Leaving McCoy out of it, you would have to debate into the small hours to convince O'Neill that today's horsemen compare favourably with those of yester-year. But then the job description has changed. "We had no mobile phones then [to book rides], and we had no agents, we had to look for our own rides," he says. "We had to go and ride out and work in the yards. That's how it's changed. Now they just pull up in a flash car, get on a bloody horse and away they go. It's a great life, isn't it?"
He pauses, before adding, with a mischievous smile: "If only the lads today got a bit fitter, they'd be as good as we were. They're all partying. We never drank or smoked. We went straight home to bed. They don't go home now."
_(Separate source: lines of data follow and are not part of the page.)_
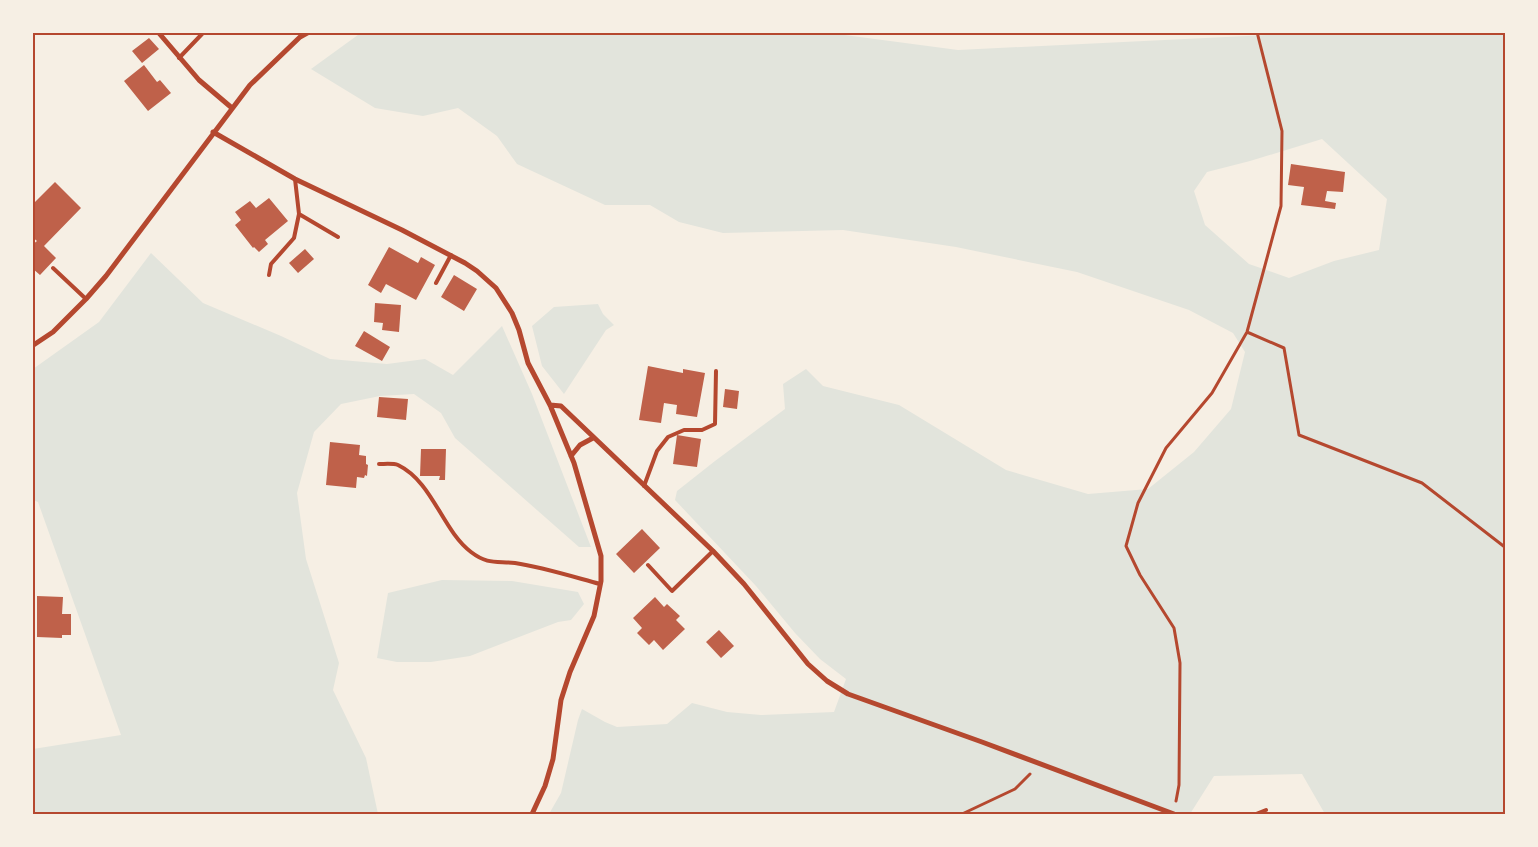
<svg xmlns="http://www.w3.org/2000/svg" width="1538" height="847" font-family="Spectral,serif">
	<style>
		.green { fill: #e2e4dc; fill-rule: evenodd }
		.building { fill: #bf614a }
		.lines { fill: none; stroke-linecap: round; stroke-linejoin: round }
		.path { stroke: #b5482f; stroke-width: 3 }
		.service { stroke: #b5482f; stroke-width: 4 }
		.minor { stroke: #b5482f; stroke-width: 5 }
		.neatline { fill: none; stroke: #b5482f; stroke-width: 2 }
	</style>
	<rect width="100%" height="100%" fill="#f6efe4"/>
	<path class="green" d="M 362,32 L 822,32 L 958,50 L 1308,33 L 1505,33 L 1505,814 L 1325,814 L 1302,774 L 1214,776 L 1190,814 L 549,814 L 561,793 L 578,720 L 582,709 L 605,722 L 617,727 L 667,724 L 692,703 L 727,712 L 761,715 L 834,712 L 846,679 L 820,659 L 795,633 L 756,586 L 675,500 L 677,491 L 715,461 L 785,409 L 783,384 L 806,369 L 823,386 L 899,405 L 1006,470 L 1088,494 L 1148,489 L 1194,452 L 1231,409 L 1245,352 L 1233,333 L 1189,310 L 1077,272 L 956,247 L 843,230 L 723,233 L 679,222 L 650,205 L 605,205 L 517,164 L 497,136 L 458,108 L 423,116 L 375,108 L 311,69 ZM 1322,139 L 1387,199 L 1379,250 L 1334,261 L 1289,278 L 1249,264 L 1205,225 L 1194,191 L 1207,172 L 1250,161 Z
		M 151,253 L 203,303 L 281,336 L 330,359 L 387,364 L 425,359 L 453,375 L 502,326 L 532,394 L 591,547 L 579,547 L 455,438 L 441,413 L 414,394 L 380,396 L 341,404 L 314,432 L 297,493 L 306,559 L 339,663 L 333,690 L 366,758 L 378,814 L 33,814 L 33,749 L 121,735 L 38,502 L 33,500 L 33,369 L 99,322 Z
		M 598,304 L 603,314 L 614,325 L 606,330 L 564,394 L 542,366 L 532,326 L 554,307 Z
		M 442,580 L 512,581 L 578,592 L 584,604 L 571,620 L 558,622 L 470,656 L 431,662 L 397,662 L 377,658 L 388,593 Z"/>
	<path class="building" d="M 149,38 L 159,49 L 142,63 L 132,51 Z
		M 144,65 L 157,82 L 160,80 L 171,93 L 148,111 L 124,81 Z
		M 1291,164 L 1345,172 L 1343,192 L 1327,191 L 1325,201 L 1336,203 L 1335,209 L 1301,205 L 1304,187 L 1288,185 Z
		M 55,182 L 81,208 L 44,246 L 56,258 L 40,275 L 32,268 L 32,245 L 37,241 L 32,237 L 32,205 Z
		M 269,198 L 288,221 L 265,240 L 268,244 L 259,252 L 254,247 L 253,248 L 235,225 L 241,220 L 235,212 L 250,201 L 256,208 Z
		M 389,247 L 418,263 L 421,257 L 435,265 L 416,300 L 386,284 L 381,293 L 368,285 Z
		M 305,249 L 314,259 L 298,273 L 289,263 Z
		M 454,275 L 477,289 L 464,311 L 441,297 Z
		M 375,303 L 401,305 L 399,332 L 382,330 L 383,323 L 374,322 Z
		M 364,331 L 390,347 L 382,361 L 355,346 Z
		M 648,366 L 683,373 L 683,369 L 705,373 L 697,417 L 676,414 L 677,405 L 664,403 L 661,423 L 639,420 Z
		M 725,389 L 739,391 L 737,409 L 723,407 Z
		M 379,397 L 408,399 L 406,420 L 377,417 Z
		M 677,435 L 701,439 L 697,467 L 673,464 Z
		M 330,442 L 360,445 L 359,455 L 366,456 L 366,464 L 368,465 L 367,476 L 365,475 L 364,478 L 357,477 L 356,488 L 326,485 Z
		M 421,449 L 446,449 L 445,480 L 439,480 L 440,476 L 420,476 Z
		M 642,529 L 660,548 L 634,573 L 616,554 Z
		M 37,596 L 63,597 L 62,614 L 71,614 L 71,635 L 62,635 L 62,638 L 37,637 Z
		M 655,597 L 664,607 L 667,604 L 680,616 L 676,620 L 685,629 L 663,650 L 654,640 L 649,645 L 637,633 L 642,628 L 633,618 Z
		M 719,630 L 734,646 L 721,658 L 706,642 Z"/>
	<g class="lines">
		<path class="path" d="M 1247,332 L 1284,348 L 1299,435 L 1422,483 L 1506,548
			M 1176,801 L 1179,785 L 1180,663 L 1174,628 L 1140,575 L 1126,546 L 1138,503 L 1166,448 L 1212,393 L 1247,332 L 1281,206 L 1282,131 L 1257,32
			M 962,814 L 1015,789 L 1030,774"/>
		<path class="service" d="M 179,58 L 202,34
			M 299,214 L 338,237
			M 53,268 L 86,299
			M 269,275 L 271,264 L 294,238 L 299,214 L 295,179
			M 436,283 L 451,255
			M 379,464 C 385,464 393,463 398,465 C 433,482 442,530 471,552 C 488,565 496,561 515,563 C 542,567 574,577 600,584
			M 644,486 L 657,451 L 668,437 L 684,430 L 702,430 L 715,424 L 716,371
			M 648,565 L 672,591 L 713,551
			M 1256,814 L 1266,810"/>
		<path class="minor" d="M 158,32 L 199,80 L 232,108
			M 213,132 L 295,179 L 402,230 L 465,263 L 477,271 L 496,288 L 512,313 L 519,330 L 528,363 L 550,405 L 574,463 L 601,556 L 601,581 L 594,616 L 570,672 L 561,700 L 553,759 L 545,786 L 532,814
			M 32,346 L 53,332 L 86,299 L 106,276 L 250,85 L 300,37 L 309,32
			M 550,405 L 561,406 L 713,551 L 744,584 L 808,664 L 827,681 L 848,694 L 982,742 L 1174,814
			M 571,456 L 580,445 L 593,438"/>
	</g>
	<rect width="1538" height="847" fill="none" stroke="#f6efe4" stroke-width="68"/>
	<rect x="34" y="34" width="1470" height="779" class="neatline"/>
</svg>
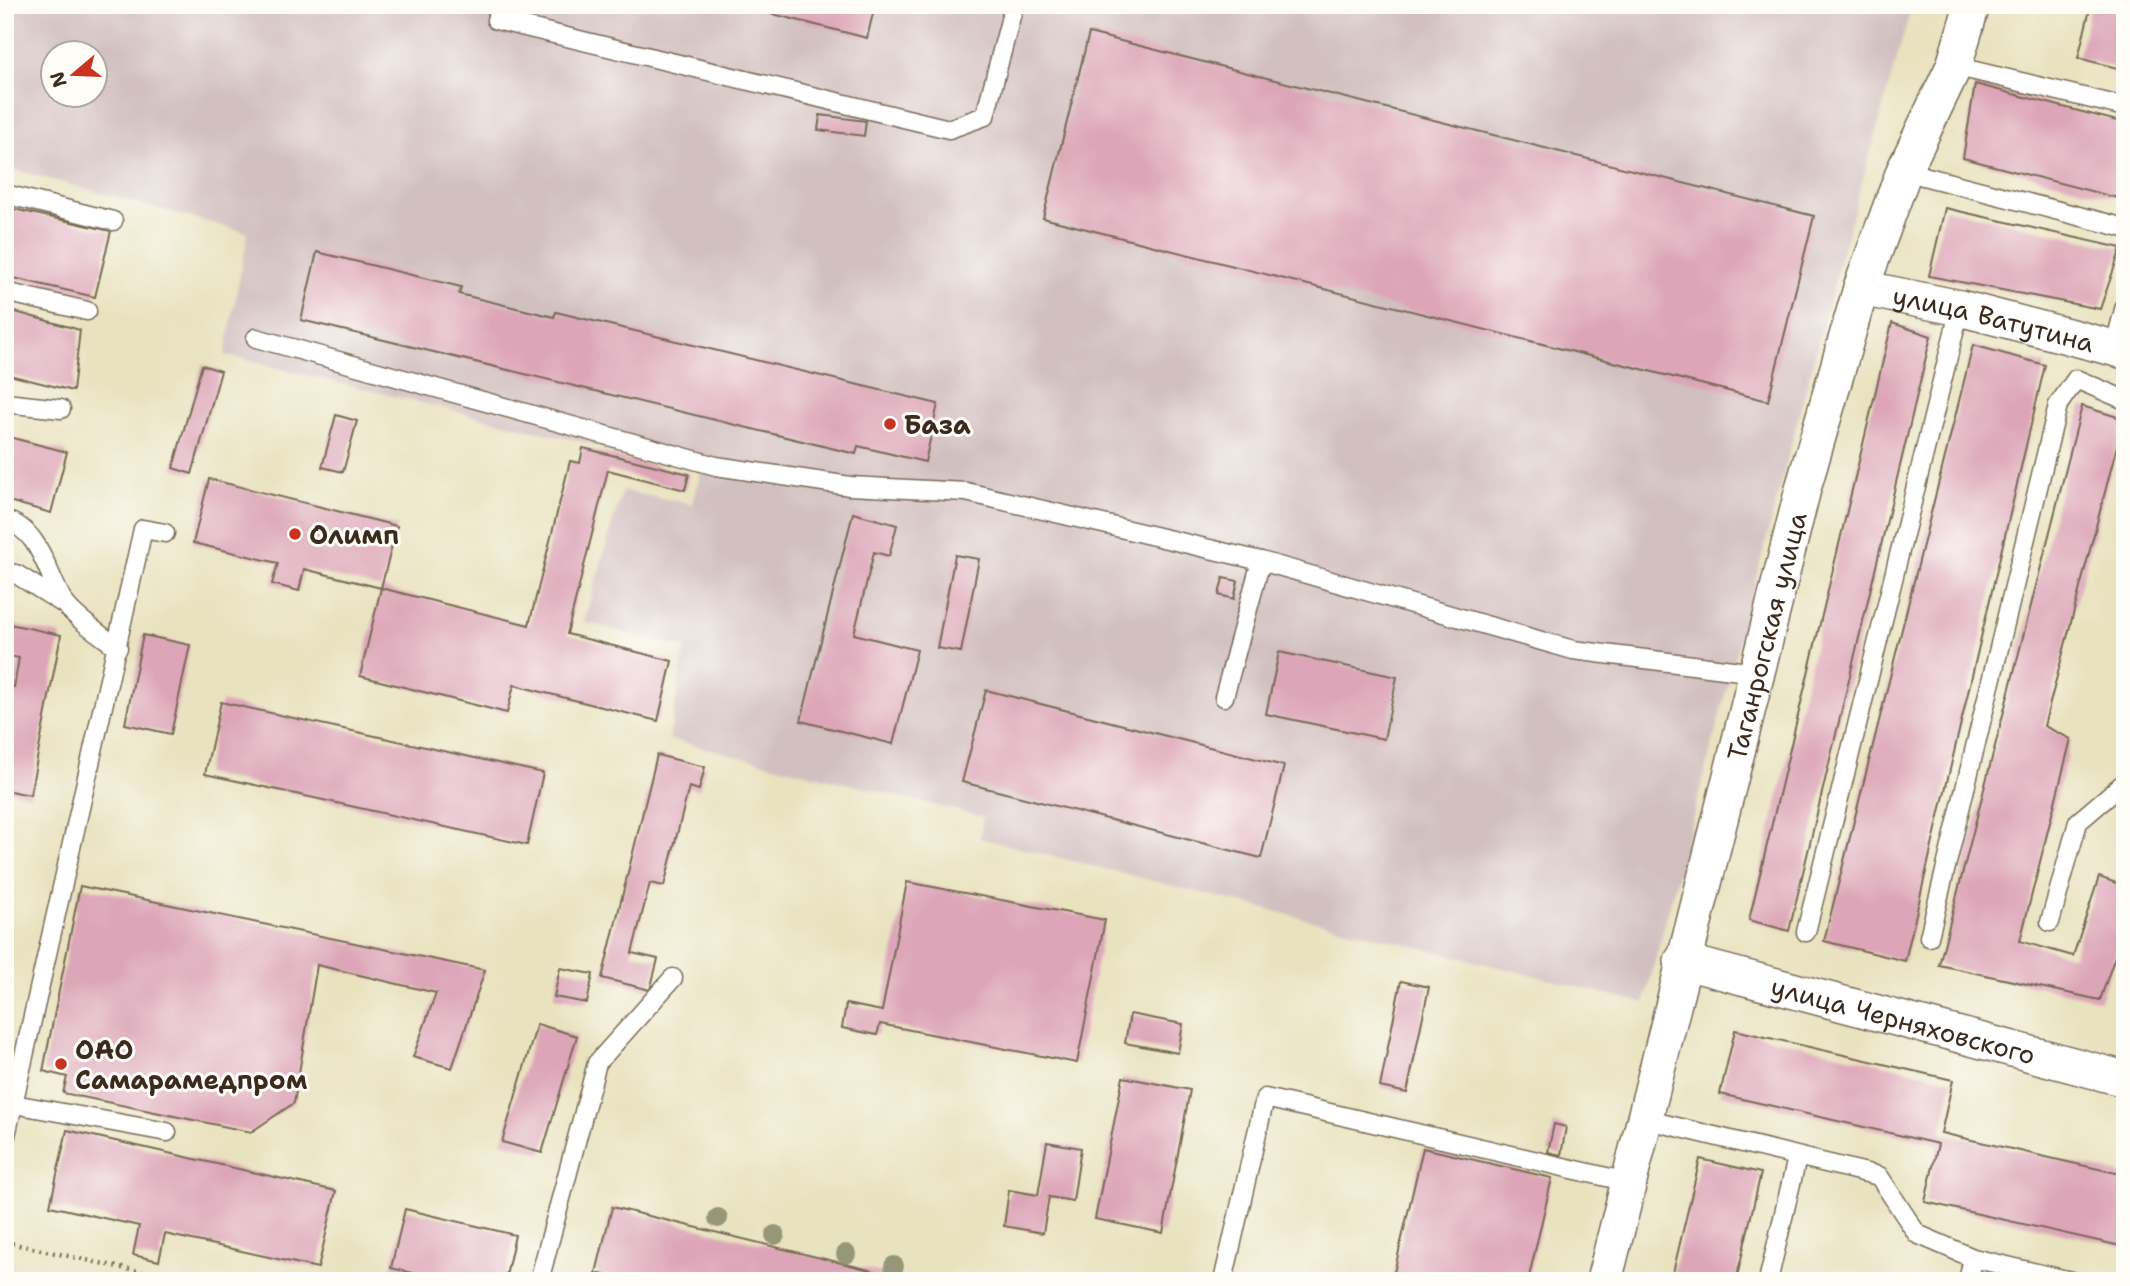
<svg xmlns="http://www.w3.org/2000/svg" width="2130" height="1286" font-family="'Shantell Sans',sans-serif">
  <rect width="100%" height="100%" fill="#fdfcf7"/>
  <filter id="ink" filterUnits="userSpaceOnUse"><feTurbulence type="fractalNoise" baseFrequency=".0143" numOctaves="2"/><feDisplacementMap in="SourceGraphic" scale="14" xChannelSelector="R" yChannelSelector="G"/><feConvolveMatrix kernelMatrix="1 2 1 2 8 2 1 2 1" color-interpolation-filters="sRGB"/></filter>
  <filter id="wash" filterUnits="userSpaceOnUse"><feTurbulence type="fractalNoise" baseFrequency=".00686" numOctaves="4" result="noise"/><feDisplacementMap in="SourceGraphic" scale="28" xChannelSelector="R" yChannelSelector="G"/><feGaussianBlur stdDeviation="1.57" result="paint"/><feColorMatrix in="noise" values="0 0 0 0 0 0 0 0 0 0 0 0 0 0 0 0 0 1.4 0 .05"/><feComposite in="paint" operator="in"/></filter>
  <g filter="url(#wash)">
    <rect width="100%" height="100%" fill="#e9e2bf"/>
    <path fill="#d2bfc0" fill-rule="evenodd" d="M5,5H1912L1841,256L1644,1003L980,838L983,817L669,739L685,648L584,622L622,491L692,504L701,471L225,355L248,233L5,167ZM52,52H94V94H52Z"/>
    <g id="blocks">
      <path fill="#dda6b8" d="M738,5H875L867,38Z
        M2091,5L2125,7V70L2078,58Z
        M1089,33L1814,216L1768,401L1043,218Z
        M1975,84L2125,123V200L1963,158Z
        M820,115L866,121L864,136L818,130Z
        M5,207L111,231L95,297L5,276Z
        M1945,208L2121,248L2100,309L1929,276Z
        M317,252L461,287L459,294L554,317L556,312L938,404L925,462L858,446L856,454L301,320Z
        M5,309L80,330L73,391L5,374Z
        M1892,323L1931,336L1789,931L1749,920Z
        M1973,345L2045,365L1905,961L1824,941Z
        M202,365L221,371L192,474L173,468Z
        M2082,406L2124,419L2044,726L2071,739L2020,941L2073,956L2099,877L2125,886V927L2100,1000L1939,965Z
        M336,415L357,421L343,472L322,467Z
        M5,436L67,452L51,513L5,500Z
        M583,448L689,474L685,490L608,470L567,634L672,661L658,721L514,685L507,713L360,676L381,588L529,625L570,461L580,463Z
        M209,479L397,526L381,588L304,569L299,591L272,584L278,563L193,543Z
        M853,513L897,525L889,556L874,552L854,634L917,650L893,744L801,721Z
        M955,555L979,559L961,652L937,648Z
        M1223,578L1238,581L1234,599L1219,595Z
        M5,623L61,635L30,795L5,790V685L14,687L19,658L5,655Z
        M143,635L190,645L171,734L125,724Z
        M1279,652L1397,677L1384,739L1266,714Z
        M986,690L1284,766L1261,858L962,782Z
        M221,702L543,773L527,845L205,774Z
        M657,755L705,767L699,790L689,787L664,886L650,883L632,953L658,959L650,990L602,978Z
        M907,882L1105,920L1077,1063L880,1024L877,1035L842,1028L846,1004L882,1011Z
        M80,886L485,970L452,1068L413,1057L436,993L317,965L294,1103L251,1132L63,1093L67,1077L43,1071Z
        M560,968L593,974L587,1003L554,997Z
        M1401,981L1429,987L1407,1093L1380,1087Z
        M1130,1014L1183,1024L1178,1053L1125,1043Z
        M537,1024L577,1036L542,1153L502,1142Z
        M1735,1030L1953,1080L1941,1133L2125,1175V1247L1925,1202L1938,1144L1720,1094Z
        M1123,1077L1190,1090L1163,1233L1095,1219Z
        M1554,1124L1566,1127L1561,1155L1548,1152Z
        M67,1130L336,1191L318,1268L165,1234L159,1261L133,1255L139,1226L50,1206Z
        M1047,1142L1081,1148L1073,1201L1049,1197L1043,1233L1004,1226L1009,1190L1038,1195Z
        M1423,1148L1552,1178L1528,1281H1392Z
        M1700,1159L1761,1173L1736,1281H1671Z
        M612,1207L911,1280V1281H629L596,1273Z
        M405,1209L515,1235L505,1281H446L391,1268Z"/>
    </g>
  </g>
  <g filter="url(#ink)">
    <use href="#blocks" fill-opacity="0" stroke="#786a56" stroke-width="2"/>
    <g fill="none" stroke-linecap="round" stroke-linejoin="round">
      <defs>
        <path id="service" d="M496,20L949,129L985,116L1014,5
          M1954,66L2125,107
          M1904,171L2125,228
          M5,194L113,221
          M5,292L87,311
          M256,338L716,466L850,486L966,492L1261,561L1573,650L1756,673
          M2114,348L2125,306
          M5,403L61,409
          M5,520C42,531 46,574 64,602C73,617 103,636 118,648
          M5,572L16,574L64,604
          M1224,697L1261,561
          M2050,922L2078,822L2125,782
          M1806,932L1960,308
          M1929,937L2058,405L2076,379L2125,400
          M14,1104L167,1132
          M1644,1119L1879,1176L1917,1234L1973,1258L2071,1281
          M5,1140L143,529L165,533
          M539,1281L597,1063L673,978
          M1223,1281L1265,1098L1628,1182
          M1768,1281L1797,1158
          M1968,1281L1973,1258"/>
        <g id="minor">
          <path id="s1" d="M1861,288L1960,308L2125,351"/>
          <path id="s2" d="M1682,961L2125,1079"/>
          <path id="s3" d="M1604,1281L1804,485L1861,288L1904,171L1954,66L1972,5"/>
        </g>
      </defs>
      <use href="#service" stroke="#786a56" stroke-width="21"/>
      <use href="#minor" stroke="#786a56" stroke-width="38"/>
      <path stroke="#786a56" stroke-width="4.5" stroke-dasharray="2 5" stroke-linecap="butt" d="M5,1242L181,1281"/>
      <use href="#service" stroke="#fff" stroke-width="18"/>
      <use href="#minor" stroke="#fff" stroke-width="35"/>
    </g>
    <g fill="#959778">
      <circle cx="718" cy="1218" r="10"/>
      <circle cx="775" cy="1235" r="10"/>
      <circle cx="846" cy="1254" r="10"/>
      <circle cx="894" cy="1266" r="10"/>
    </g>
  </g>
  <g fill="#c8321e" stroke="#fdfcf7" stroke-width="2.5">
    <circle cx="890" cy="424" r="7"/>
    <circle cx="295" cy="534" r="7"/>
    <circle cx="61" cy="1064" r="7"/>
  </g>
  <g text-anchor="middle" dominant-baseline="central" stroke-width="6" stroke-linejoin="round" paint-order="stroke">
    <g font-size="26" fill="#3b2a1e" stroke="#fdfcf7">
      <text stroke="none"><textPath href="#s1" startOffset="136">улица Ватутина</textPath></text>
      <text stroke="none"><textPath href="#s3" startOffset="665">Таганрогская улица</textPath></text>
      <text stroke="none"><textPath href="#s2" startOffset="229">улица Черняховского</textPath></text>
    </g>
    <g font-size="26" font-weight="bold" fill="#3b2a1e" stroke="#fdfcf7" text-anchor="start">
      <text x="904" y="424">База</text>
      <text x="309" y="534">Олимп</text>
      <text x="75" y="1049">ОАО<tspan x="75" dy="30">Самарамедпром</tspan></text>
    </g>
  </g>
  <rect width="2130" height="1286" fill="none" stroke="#fdfcf7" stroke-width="28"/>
  <g transform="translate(74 74) rotate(251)"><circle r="33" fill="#fdfcf7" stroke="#afa8a0" stroke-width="2"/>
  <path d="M0-5L12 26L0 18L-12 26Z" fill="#c8321e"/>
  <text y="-10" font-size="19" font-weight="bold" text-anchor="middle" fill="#3b2a1e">N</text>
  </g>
</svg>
In reality, of course, jump jockeys now are as hardy, and as disciplined, as they were when O'Neill was in the saddle in the Seventies and early Eighties. They will certainly need to be when the action begins under the spectacular backdrop of Cleeve Hill on Tuesday.
If you wonder what memories it will stir when he arrives, maybe of Sea Pigeon jousting with Monksfield, he disappoints you. "Of course you remember the good days. You'll never forget those. But you don't want to be dwelling on them," O'Neill maintains. "You have to kick on and try to make sure there are more days to savour."
There will be many who can still recollect his inspired riding of Sea Pigeon, Dawn Run and Alverton who will cry hallelujah if he does.
LIFE & TIMES
BORN: 13 April 1952, Castletownroche, County Cork.
CAREER AS JOCKEY: rode 901 winners 1969-87, including the then record of 149 in 1977-78; champion jockey '77-78, '79-80; won Gold Cup on Alverton (1979) and Dawn Run (1986), Champion Hurdle on Sea Pigeon (1980) and Dawn Run (1984).
CAREER AS TRAINER: started in Penrith, Cumbria 1990; installed in David Nicholson's stables at Jackdaws Castle, Gloucestershire, 2001; more than 600 winners.
HIGHLIGHTS: first to win 100 races in a season as jockey and trainer, 2001-02 (113 winners); Dawn Run is the only horse to win Gold Cup and Champion Hurdle.